Digital Support for Women Beekeeper Entrepreneurs

Date
May 18, 2023
Published by
ICARDA Communication Team
Category
Blog
World Day Bee 2023
World Day Bee 2023

The AID-CSB project, launched in 2021, is an innovative digital initiative in Ethiopia and Uzbekistan led by ICARDA's MEL team and HiveTracks. It aims to narrow the gender digital divide, support rural women's livelihoods, and promote biodiversity through beekeeping as an opportunity for income-generating environmentally sustainable activities. The project follows three impact pathways to women's empowerment: inclusivity an d women-led design, digital access and literacy, and awareness building. 

Beekeeping requires substantial knowledge of bee management practices, regular support from local experts, and robust monitoring, documentation, and planning skills. Access to such information can help farmers and their communities become climate-resilient by offering ways to adapt practices to new climatic realities. To support existing women beekeepers to grow in these skills and encourage more women to enter the sector, the AID-CSB project worked with women beekeepers in the first year of the project to develop the HiveTracks application, a smartphone app 'localized' to their specific contexts, to support beekeepers' hive management practices and improve honey production. 

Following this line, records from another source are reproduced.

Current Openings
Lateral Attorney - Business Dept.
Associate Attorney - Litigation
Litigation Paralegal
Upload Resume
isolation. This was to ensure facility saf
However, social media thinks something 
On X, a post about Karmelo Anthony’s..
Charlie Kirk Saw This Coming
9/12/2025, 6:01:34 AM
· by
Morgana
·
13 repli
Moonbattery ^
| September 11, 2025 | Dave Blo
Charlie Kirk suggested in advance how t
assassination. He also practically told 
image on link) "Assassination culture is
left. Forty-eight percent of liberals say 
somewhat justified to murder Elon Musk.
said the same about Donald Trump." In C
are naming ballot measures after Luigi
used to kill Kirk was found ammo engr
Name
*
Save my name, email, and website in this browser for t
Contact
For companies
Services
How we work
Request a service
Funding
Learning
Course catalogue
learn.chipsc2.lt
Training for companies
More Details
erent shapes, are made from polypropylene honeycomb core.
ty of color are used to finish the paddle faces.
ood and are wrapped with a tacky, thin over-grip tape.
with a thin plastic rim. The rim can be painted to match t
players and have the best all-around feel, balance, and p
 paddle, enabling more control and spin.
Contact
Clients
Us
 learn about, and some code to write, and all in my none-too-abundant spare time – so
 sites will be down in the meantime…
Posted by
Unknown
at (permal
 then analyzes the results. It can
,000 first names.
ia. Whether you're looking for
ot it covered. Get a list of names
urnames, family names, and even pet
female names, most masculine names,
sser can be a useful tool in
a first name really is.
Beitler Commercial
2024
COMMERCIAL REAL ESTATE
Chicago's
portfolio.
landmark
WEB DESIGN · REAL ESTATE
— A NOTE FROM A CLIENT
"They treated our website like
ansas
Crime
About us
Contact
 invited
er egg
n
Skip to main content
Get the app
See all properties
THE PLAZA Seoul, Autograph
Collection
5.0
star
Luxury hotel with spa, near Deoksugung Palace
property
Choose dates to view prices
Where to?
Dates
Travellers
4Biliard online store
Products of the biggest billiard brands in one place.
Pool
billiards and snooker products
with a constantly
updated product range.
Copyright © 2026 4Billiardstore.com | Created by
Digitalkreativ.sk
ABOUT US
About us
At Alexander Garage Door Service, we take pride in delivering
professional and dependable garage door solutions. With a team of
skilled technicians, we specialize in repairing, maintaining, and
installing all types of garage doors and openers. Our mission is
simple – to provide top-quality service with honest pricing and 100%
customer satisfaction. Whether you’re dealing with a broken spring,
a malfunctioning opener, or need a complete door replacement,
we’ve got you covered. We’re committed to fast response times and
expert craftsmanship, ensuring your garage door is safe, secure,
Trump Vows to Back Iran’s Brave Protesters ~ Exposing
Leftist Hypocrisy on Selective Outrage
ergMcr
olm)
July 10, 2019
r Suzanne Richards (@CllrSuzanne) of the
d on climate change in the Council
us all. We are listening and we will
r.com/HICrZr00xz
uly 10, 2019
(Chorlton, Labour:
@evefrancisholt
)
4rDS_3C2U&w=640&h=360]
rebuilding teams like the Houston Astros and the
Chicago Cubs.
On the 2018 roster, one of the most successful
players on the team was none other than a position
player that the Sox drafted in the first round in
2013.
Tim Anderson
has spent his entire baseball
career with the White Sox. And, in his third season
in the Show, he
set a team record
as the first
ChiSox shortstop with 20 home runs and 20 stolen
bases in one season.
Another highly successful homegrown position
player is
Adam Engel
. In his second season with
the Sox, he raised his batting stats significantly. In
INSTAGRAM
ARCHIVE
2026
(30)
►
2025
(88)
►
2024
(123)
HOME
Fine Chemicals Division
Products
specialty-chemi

Local and women-led knowledge helps develop cutting-edge technology 

The HiveTracks app was developed through the participatory engagement of local experts and existing women beekeepers to gather traditional beekeeping knowledge and understand their needs for technical assistance. This gender-responsive innovation was developed by working primarily with women beekeepers and integrating their feedback at early stages, thus avoiding the common men-design bias of the technology industry. It gave women ownership and decision-making power, generating a better solution tailored to improving women's livelihoods. 

The project also equipped women with smartphones on which the app was installed and provided training and ongoing support. Throughout the project, women became more confident around the technology to access resources and opportunities. Women became technology focal points as family members, men beekeepers, field assistants, and local development partners began to see the value and impacts of how women leveraged the technology for better beekeeping management.  

Ethiopian women smartphone training

Bees' needs 

Humanity relies on nature's services, especially pollination. But interconnected challenges such as biodiversity loss, global warming, and agriculture that relies on excessive use of chemicals lead to habitat loss for pollinators, causing a severe decline in honeybee populations. The beekeepers raised the need for more guidance and information to understand how to diagnose and treat bee diseases  during the initial interviews, so the team created and tested a 'symptom checker' feature that generates a list of symptoms, with descriptive summaries and images, to help themaccurately describe and document the problem, to receive possible diagnoses and practical actions. The HiveTracks app now closely monitors and promotes honeybee health and acts as a proxy information source for other pollinators, critical for sustainable agri-food systems in the face of frequent adverse climatic events. 

Bees

AID-CSB – a hive of activity 

Beginning in the Tashkent and Bukhara regions of Uzbekistan and the Amhara region of Ethiopia, the AID-CSB project extended to three additional regions in 2022. The project also raised awareness of the linkages between beekeeper activities and environmental health and tested new features based on user feedback. Overall, 136 beekeepers directly received app accounts and in-person training within the project, yet over 269 app users now exist in Uzbekistan and Ethiopia, indicating a broader demand and potential. 

An improved version of the HiveTracks app was developed in early 2023 and is currently undergoing translation improvements before being shared with users in Uzbekistan and Ethiopia. It aims to address technical challenges, improve user navigation, and implement feedback received over the past two years of the project. In the future, the app can go beyond beekeeper decision-making support to increase opportunities for beekeepers in market access, additional income through biodiversity credits and eco-payments, and access to microloans and financial inclusion. 

Beekeeper and hive

Women's vital contribution to technology adoption 

By leveraging traditional knowledge and technical assistance, the AID-CSB project is an innovative initiative that shows how inclusivity continues to empower women beekeepers, narrow the gender digital divide, support rural women's livelihoods, and promote biodiversity. If smallholder farmers and beekeepers are expected to adopt climate-smart technology practices, they should be the first experts consulted. Data collection methods must respect the user's wide diversity of knowledge and challenges based on location, language, climate, gender, and digital skills. Encouraged through one-on-one dialogue, women's input was at the center of the project, informing how the app interface, features, and gender-sensitive translations should be designed to better support their livelihoods as beekeepers. 

The project's focus on beekeeping as an opportunity for income-generating activities that are environmentally sustainable is a model for other initiatives seeking to promote sustainable livelihoods and environmental health, while its participatory model is in line with further contemporary research that shows the impact women can make to technology adoption and development.